5. Het gebruik van een menselijke persoon als een middel tot een doel, is in strijd met zijn waardigheid
Bij euthanasie wordt het doden van de patiënt gebruikt met het doel aan het lijden een einde te maken. Daardoor wordt de mens verlaagd tot een gebruiksobject voor dat doel. Dit is in strijd met zijn waardigheid want de menselijke persoon is doel in zichzelf.
6. Lijden is een onderdeel van het menselijk leven
Lijden zal dan ook nooit geheel en al voorkomen kunnen worden. Zie ook de Apostolische brief ‘Salvifici doloris’ van paus Johannes Paulus II over de christelijke betekenis van het lijden.
7. Iedereen is verplicht zorg te dragen voor zijn leven en zijn gezondheid
Op de eerste plaats mag men zijn leven en gezondheid niet onnodig in gevaar brengen. Bij ziekte moet men proportionele zorg en behandeling aanvaarden want het lichaam behoort evenals de ziel tot de menselijke persoon, zelfs in die mate dat de mens niet zijn lichaam heeft, maar zijn lichaam is.
8. Het is niet verplicht het leven ten koste van alles te behouden of te verlengen
De arts heeft een zorgplicht maar die geldt niet onbeperkt. Disproportionele behandelingen hoeven niet te worden toegepast want het leven van de mens is wel een essentiële, maar geen absolute waarde.
De conclusie van dit overzicht is:
Indien iemand de bedoeling heeft een patiënt te doden en welbewust een proportionele behandeling of zorgverlening nalaat, maakt hij zich schuldig aan een doding die gelijkstaat aan een moedwillige doding middels een positieve handeling (zie definitie van euthanasie van de RK Kerk). Aan het einde gekomen van deze uiteenzetting over versterven, wil ik u in een laatste plaatje de vertaling laten zien van het citaat op de afbeelding waarmee ik deze voordracht ben begonnen.

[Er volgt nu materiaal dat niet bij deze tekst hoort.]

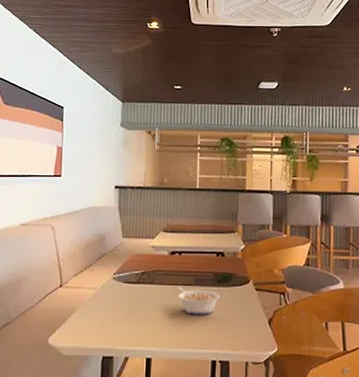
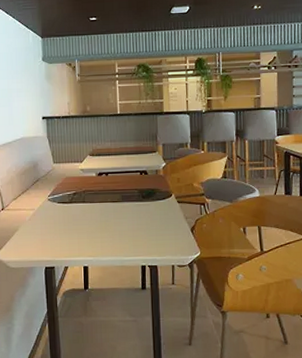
legume: present [177,287,220,315] -> none [106,204,145,227]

In het voorgaande hebben we gezien hoe de voorstanders van euthanasie, zoals tegenwoordig zo vaak gebeurt, de benaming van de oude katholiek gewoonte ‘versterven’, zijn gaan gebruiken als een dekmantel voor het doden van een medemens. Zij doen dit in de verwachting dat velen dan ook het ‘doen versterven’ zullen accepteren en het onthouden van voedsel en drank als geoorloofd zullen gaan beschouwen. Maar ook als we het als een ongeoorloofde handelwijze zien, zal het zeer waarschijnlijk toch over ons komen, getuige het volgende citaat wat ook in het Engels op het eerste plaatje stond: Het onthouden van voeding kan op langere termijn het enige effectieve middel worden om er zeker van te zijn dat een groot aantal patiënten die hardnekkig blijven vasthouden aan het leven, werkelijk sterven. Gegeven het toenemend aantal zeer oude personen, chronisch zieken en lichamelijk gehandicapten, zou dit wel eens de keuze van niet-behandelen kunnen worden. (Daniël Callahan, 1983)

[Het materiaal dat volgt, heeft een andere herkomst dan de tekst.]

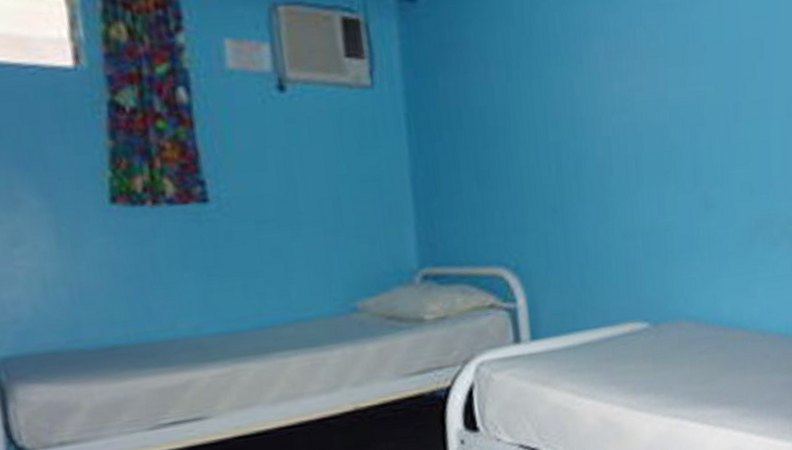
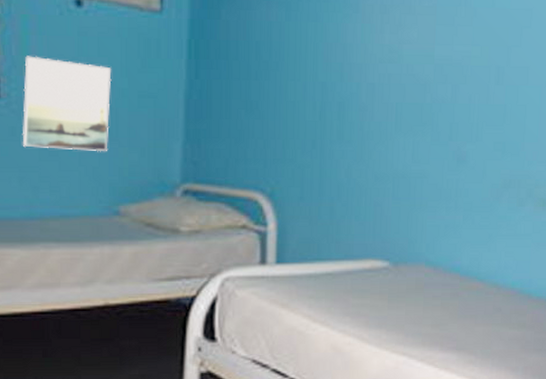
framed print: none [231,151,336,251] -> present [22,56,112,152]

Callahan was een van de oprichters en directeur van het Hastings Center, een gerenommeerd bioethisch instituut in de Verenigde Staten. Zoals u ziet neemt de druk om af te zien van behandeling en voeding van bepaalde categorieën personen als hoogbejaarden, chronisch zieken en gehandicapte ouderen voortdurend toe. Niet in de laatste plaats omdat ook de kosten voor de verzorging van deze categorieën straks problemen zullen opleveren. Ook hier de lakmoesproef: zijn wij eventueel bereid die kosten zelf te betalen om ons eigen leven en dat van anderen te redden?